Domain Specific Sensors
He also revealed that Reality Labs has already begun work to this end, and has even created a prototype camera sensor that’s specifically designed for the low power, high performance needs of AR glasses.
The sensor uses an array of so-called digital pixel sensors which capture digital light values on every pixel at three different light levels simultaneously. Each pixel has its own memory to store the data, and can decide which of the three values to report (instead of sending all of the data to another chip to do that work).
This doesn’t just reduce power, Abrash says, but also drastically increases the sensor’s dynamic range (its ability to capture dim and bright light levels in the same image). He shared a sample image captured with the company’s prototype sensor compared to a typical sensor to demonstrate the wide dynamic range.
In the image on the left, the bright bulb washes out the image, causing the camera to not be able to capture much of the scene.

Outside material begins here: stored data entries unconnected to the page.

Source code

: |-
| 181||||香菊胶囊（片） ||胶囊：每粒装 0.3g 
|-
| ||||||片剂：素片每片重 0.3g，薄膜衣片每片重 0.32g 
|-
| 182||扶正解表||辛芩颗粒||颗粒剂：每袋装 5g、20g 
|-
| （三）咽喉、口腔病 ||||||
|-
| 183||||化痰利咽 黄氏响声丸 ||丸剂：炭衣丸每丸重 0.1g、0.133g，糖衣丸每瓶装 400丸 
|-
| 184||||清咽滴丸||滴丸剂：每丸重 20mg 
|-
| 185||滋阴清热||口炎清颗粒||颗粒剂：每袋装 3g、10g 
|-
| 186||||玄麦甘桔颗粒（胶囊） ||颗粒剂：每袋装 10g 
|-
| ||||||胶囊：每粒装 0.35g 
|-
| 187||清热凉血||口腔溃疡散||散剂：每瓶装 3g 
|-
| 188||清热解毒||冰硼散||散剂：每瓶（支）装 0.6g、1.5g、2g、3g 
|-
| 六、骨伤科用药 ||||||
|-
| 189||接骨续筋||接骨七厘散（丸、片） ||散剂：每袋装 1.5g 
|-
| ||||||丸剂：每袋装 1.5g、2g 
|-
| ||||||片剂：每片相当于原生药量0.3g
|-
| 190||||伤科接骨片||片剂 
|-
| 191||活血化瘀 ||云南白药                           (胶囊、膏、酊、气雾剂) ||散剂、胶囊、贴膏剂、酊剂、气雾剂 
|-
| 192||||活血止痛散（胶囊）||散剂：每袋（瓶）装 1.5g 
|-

The image on the right, on the other hand, can not only see the extreme brightness of the lightbulb’s filament in detail, it can also see other parts of the scene.
This wide dynamic range is essential to sensors for future AR glasses which will need to work just as well in low light indoor conditions as sunny days.
Even with the HDR benefits of Meta’s prototype sensor, Abrash says it’s significantly more power efficient, using just 5mW at 30 FPS (just under 25% of what a typical sensor would draw, he claims). And it scales well too; though it would take more power, he says the sensor can capture up to 480 frames per second.
But, Meta wants to go even further, with even more complex compute happening right on the sensor.
“For example, a shallow portion of the deep neural networks—segmentation and classification for XR workloads such as eye-tracking and hand-tracking—can be implemented on-sensor.”
But that can’t happen, Abrash says, before more hardware innovation, like the development of ultra dense, low power memory that would be necessary for “true on-sensor ML computing.”
While the company is experimenting with these technologies, Abrash notes that the industry at large is going to need to come together to make it happen at scale. Specifically he says “the development of MRAM technologies by [chip makers] is a critical element for developing AR glasses.”
“Combined together in an end-to-end system, our proposed distributed architecture, and the associated technology I’ve described, have potential for enormous improvements in power, area, and form-factor,” Abrash sumises. “Improvements that are necessary to become comfortable and functional enough to be a part of daily life for a billion people.”